◆ What this exercise asks ◆
- a) In two sentences, what does the Plumpton recording page say?
- b) Could you reproduce the Plumpton recording page from "Lineage: 3rd Gen" up to and including "RX3 > FLAC (24bit/96kHz)", swapping "chrome cassette" for "metal cassette"?

◆ Text ◆

· · · · ·

Pink Floyd - Plumpton, Recorder 1, 3rd gen (Marbal-Neonknight) (24-96)
 
Album info
 
Recording Date  : 08-08-1969
     
Length  : 35:44
Format  : FLAC
Track List
 
01 Announcements 01:02
02 Set The Controls For The Heart Of The Sun 09:46
03 Tuning up 00:44
04 Cymbaline 09:30
05 The Beginning 03:36
06 Beset By Creatures Of The Deep 06:07
07 The Narrow Way 04:59

Notes
Recorded at the 9th National Jazz & Blues Festival, Plumpton Racecourse, Plumpton, Sussex, UK. Great audience recording.


From the info file:

Pink Floyd 1969-08-08 Plumpton, Recorder 1, Marbal 3rd gen (24bit/96kHz)

Pink Floyd
8 August 1969
9th National Jazz & Blues Festival, Plumpton Racecourse, Plumpton, Sussex, England

Lineage: 3rd Gen Maxell Epitaxial XLII90 chrome cassette > *Technics RS-B965-M > Focusrite Saffire Pro 14 > Reaper v4.61 and iZotope RX3 > FLAC (24bit/96kHz)

· · · · ·

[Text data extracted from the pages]
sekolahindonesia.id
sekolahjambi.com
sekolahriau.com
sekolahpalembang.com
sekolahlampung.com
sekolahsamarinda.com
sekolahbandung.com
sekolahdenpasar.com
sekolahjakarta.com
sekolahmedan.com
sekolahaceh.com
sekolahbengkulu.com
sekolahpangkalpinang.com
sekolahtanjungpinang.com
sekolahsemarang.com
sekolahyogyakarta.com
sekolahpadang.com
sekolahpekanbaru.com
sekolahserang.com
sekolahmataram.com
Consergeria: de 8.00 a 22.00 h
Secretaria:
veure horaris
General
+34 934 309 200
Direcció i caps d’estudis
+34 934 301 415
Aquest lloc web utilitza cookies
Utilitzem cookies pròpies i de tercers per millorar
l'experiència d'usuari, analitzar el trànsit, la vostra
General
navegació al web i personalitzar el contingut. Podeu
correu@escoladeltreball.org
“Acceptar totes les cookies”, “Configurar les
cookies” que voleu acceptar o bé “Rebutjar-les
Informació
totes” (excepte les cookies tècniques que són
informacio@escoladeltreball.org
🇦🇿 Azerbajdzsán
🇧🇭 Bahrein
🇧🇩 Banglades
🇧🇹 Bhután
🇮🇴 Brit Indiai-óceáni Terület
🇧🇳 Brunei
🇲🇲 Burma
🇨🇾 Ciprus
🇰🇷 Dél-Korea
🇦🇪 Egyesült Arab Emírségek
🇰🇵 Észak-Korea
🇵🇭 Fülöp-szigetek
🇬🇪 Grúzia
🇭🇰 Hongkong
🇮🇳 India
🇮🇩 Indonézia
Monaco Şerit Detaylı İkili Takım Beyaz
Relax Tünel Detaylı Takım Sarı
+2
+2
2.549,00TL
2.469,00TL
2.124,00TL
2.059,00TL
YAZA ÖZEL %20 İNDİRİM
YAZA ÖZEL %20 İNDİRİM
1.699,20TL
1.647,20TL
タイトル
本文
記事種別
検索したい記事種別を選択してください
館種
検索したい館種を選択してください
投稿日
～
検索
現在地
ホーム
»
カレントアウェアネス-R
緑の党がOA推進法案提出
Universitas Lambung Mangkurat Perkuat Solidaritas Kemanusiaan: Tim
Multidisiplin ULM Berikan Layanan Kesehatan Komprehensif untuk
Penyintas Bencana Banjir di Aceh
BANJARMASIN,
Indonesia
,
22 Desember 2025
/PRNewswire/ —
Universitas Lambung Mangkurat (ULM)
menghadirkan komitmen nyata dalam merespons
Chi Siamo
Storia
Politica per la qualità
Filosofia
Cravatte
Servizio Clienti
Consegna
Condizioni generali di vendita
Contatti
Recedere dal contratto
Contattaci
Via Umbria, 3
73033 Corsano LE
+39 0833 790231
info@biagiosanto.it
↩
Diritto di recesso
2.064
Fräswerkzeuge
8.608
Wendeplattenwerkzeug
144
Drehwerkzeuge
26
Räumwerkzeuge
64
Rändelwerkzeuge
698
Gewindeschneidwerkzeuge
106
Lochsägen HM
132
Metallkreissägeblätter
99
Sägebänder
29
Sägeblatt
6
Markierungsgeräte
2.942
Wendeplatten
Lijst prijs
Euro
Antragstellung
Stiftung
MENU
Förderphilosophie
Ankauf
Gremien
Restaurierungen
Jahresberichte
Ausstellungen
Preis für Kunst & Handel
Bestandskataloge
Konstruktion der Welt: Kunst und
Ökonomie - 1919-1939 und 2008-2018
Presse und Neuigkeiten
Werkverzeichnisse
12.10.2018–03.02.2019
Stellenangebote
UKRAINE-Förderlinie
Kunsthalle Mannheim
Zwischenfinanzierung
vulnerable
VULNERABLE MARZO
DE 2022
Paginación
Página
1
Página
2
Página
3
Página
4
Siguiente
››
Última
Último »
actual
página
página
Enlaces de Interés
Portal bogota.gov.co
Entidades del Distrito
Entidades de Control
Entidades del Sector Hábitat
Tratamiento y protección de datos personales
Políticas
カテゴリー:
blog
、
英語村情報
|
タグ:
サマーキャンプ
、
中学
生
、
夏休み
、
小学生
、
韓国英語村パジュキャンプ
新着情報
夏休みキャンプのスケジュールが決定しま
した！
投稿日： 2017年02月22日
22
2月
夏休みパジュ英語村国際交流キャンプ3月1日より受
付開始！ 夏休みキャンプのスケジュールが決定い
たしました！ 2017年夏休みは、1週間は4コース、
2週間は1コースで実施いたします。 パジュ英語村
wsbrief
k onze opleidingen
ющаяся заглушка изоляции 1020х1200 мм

· · · · ·

◆ Responses ◆
- a) This is a 35:44 FLAC audience recording of Pink Floyd at the 9th National Jazz & Blues Festival at Plumpton Racecourse in Plumpton, Sussex, on August 8, 1969. It has seven tracks, from "Announcements" through "The Narrow Way," and its source was a third-generation chrome cassette transferred at 24bit/96kHz.

- b)
Lineage: 3rd Gen Maxell Epitaxial XLII90 metal cassette > *Technics RS-B965-M > Focusrite Saffire Pro 14 > Reaper v4.61 and iZotope RX3 > FLAC (24bit/96kHz)